Mantle flow and lithosphere–asthenosphere coupling beneath the southwestern edge of the North American craton: Constraints from shear-wave splitting measurements

High-quality broadband seismic data recorded by the USArray and other stations in the southwestern United States provide a unique opportunity to test different models of anisotropy-forming mechanisms in the vicinity of a cratonic margin. Systematic spatial variations of anisotropic characteristics are revealed by 3027 pairs of splitting parameters measured at 547 broadband seismic stations. The western and southern edges of the North American craton show edge-parallel fast directions with larger-than-normal splitting times, and the continental interior is characterized by smaller splitting times and spatially consistent fast directions that are mostly parallel to the absolute plate motion direction of North America.
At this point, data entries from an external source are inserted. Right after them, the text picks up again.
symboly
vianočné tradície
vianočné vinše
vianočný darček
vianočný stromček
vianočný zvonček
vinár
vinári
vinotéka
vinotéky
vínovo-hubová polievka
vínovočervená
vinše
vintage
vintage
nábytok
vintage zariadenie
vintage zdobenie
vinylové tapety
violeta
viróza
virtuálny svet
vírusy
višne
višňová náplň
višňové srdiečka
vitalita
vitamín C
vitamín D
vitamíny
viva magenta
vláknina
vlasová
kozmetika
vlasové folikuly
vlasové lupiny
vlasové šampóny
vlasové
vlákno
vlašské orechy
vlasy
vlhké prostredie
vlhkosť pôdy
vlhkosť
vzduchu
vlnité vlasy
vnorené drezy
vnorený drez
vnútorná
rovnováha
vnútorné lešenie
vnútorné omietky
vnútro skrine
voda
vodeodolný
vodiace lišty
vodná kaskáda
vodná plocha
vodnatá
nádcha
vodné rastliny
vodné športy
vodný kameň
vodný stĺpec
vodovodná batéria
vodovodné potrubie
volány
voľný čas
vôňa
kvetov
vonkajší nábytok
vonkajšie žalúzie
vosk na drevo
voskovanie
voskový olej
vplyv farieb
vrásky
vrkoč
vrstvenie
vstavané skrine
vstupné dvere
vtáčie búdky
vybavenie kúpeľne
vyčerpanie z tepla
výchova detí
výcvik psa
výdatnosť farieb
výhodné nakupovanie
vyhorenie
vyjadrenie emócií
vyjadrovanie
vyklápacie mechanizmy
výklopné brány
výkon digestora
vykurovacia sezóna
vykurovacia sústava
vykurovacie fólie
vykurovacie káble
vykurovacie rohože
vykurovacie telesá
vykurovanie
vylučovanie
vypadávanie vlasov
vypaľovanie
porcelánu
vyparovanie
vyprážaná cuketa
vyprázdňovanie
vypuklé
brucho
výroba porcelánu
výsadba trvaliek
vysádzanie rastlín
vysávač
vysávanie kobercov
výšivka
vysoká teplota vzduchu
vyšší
At the majority of the stations, no significant systematic azimuthal variations of the splitting parameters are observed, suggesting that a single layer of anisotropy with a horizontal axis of symmetry can adequately explain most of the observations. The spatial coherency of the splitting parameters indicates that the observed anisotropy is likely caused by shearing between the partially coupled lithosphere and asthenosphere. Based on previous results of seismic tomography and geodynamic modeling, we propose a model involving deflecting of asthenospheric flow by the cratonic root as the cause of the observed edge-parallel fast directions and large splitting times along the western and southern edges of the North American craton.